When we are centered in our essence, we have no need of an identity, in fact no need of the ego at all. We have nothing to prove to either ourselves or anyone else. We flow in life, without thinking about "who I am" and trying to be that person.

 

*Editor's note: The Compassionate Eye appears Monday through Friday. Eckhart Tolle's second book, Stillness Speaks, which followed The Power of Now and preceded A New Earth, is available in hardback and also on CD. To go more deeply into living in the present moment in an ongoing state of consciousness, especially as it relates to being true to ourselves in our relationships with others, join us in the daily blog Consciousness Rising.

tamyt143's picture

I agree with most of the above statements regarding the ego and how it can lead you astray by creating unnecessary drama in our lives and relationships. Looking back on my life I can remember many rediculous arguments that became full fledged wars out of something trivial. However, I'm also a bit confused. What happens when someone you trusted and loved dearly betrays that trust with years of lies and deceipt? You say its the ego that makes up stories and causes conflict but isnt it actually the other persons deception that has caused the conflict? How do you deal with these people and not haev an underlying judgement toward that person based on the facts of their past behavior? To forgive someone is one thing but to say that my ego is responsible for my inner turmoil and my inability to see beyond anothers egoic behavior is something I just do not understand. There are truly times when the facts about someone are legitimate and not created by someones out of control thoughts. How do you deal with situations like this without losing yourself ?
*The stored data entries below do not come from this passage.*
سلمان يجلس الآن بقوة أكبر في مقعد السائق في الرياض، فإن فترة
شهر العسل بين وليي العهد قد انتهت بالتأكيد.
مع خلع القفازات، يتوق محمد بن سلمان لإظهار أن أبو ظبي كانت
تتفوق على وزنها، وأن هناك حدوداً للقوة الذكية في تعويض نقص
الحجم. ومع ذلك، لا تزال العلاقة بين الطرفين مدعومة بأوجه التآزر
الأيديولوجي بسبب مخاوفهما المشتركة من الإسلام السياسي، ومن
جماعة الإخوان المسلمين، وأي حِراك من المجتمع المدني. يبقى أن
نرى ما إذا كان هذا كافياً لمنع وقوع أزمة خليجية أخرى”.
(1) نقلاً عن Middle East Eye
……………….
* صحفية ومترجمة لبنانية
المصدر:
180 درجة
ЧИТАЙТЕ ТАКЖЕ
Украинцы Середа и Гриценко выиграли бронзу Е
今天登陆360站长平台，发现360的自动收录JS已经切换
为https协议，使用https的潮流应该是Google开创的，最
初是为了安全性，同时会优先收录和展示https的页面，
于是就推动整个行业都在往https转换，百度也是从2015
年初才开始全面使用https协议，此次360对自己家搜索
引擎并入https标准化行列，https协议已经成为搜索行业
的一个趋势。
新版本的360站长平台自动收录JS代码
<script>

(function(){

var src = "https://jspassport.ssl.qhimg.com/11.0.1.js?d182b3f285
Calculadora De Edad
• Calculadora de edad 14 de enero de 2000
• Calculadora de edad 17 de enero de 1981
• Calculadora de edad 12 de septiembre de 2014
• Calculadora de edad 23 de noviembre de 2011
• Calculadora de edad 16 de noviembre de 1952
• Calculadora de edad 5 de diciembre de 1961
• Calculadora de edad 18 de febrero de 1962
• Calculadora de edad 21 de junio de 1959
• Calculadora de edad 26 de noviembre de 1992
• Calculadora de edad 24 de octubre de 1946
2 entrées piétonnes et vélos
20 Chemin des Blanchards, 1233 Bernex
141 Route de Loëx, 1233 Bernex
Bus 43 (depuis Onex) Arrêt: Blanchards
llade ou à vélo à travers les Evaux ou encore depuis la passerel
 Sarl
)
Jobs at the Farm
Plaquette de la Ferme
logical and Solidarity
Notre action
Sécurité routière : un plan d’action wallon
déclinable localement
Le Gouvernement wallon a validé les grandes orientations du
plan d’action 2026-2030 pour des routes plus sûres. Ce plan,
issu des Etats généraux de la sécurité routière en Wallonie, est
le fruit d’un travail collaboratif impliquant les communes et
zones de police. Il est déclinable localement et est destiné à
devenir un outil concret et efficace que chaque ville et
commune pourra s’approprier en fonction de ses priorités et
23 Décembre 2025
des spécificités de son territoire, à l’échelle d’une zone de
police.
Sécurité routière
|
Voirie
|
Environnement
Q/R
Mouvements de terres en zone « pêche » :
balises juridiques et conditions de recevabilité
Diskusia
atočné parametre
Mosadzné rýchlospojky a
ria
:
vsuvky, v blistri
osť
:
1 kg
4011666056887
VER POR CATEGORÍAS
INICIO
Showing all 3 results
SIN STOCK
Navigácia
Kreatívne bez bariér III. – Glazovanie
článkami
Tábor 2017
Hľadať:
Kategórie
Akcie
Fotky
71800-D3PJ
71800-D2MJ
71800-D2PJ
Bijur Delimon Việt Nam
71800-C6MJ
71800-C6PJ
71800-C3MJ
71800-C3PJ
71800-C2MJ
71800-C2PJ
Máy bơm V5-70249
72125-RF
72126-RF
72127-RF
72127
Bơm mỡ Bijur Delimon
David Robert Ord's picture

Thanks for an excellent question. I have addressed some of it in today's Compassionate Eye, Tuesday June 14. I also recommend Dr David Schnarch's latest book Intimacy & Desire, which is an amazing treatise on how the difficulties in relationships can enable us to grow. If you have further questions, I'll be glad to address them.

Kate123's picture

I am really beginning to practice with my eyes wide open how the ego feeds off from the 5 senses. The emotional patterns that the ego is used to by the time we are adults requires certain sense-fodder. When I on purpose choose to "fast" from giving my focus to what another's outer appearance or behavior is tempting me to read into it, I am finding the ego has no food to keep up it's desire to go into familiar emotional tailspins. The ego needs to make up stories and have us eat them in order to live through our bodies. When I choose to switch off what the ego radio station is blaring, I find my Oneness with the Present...that stillness that contains the grace that supplies me with all I need in the here and now.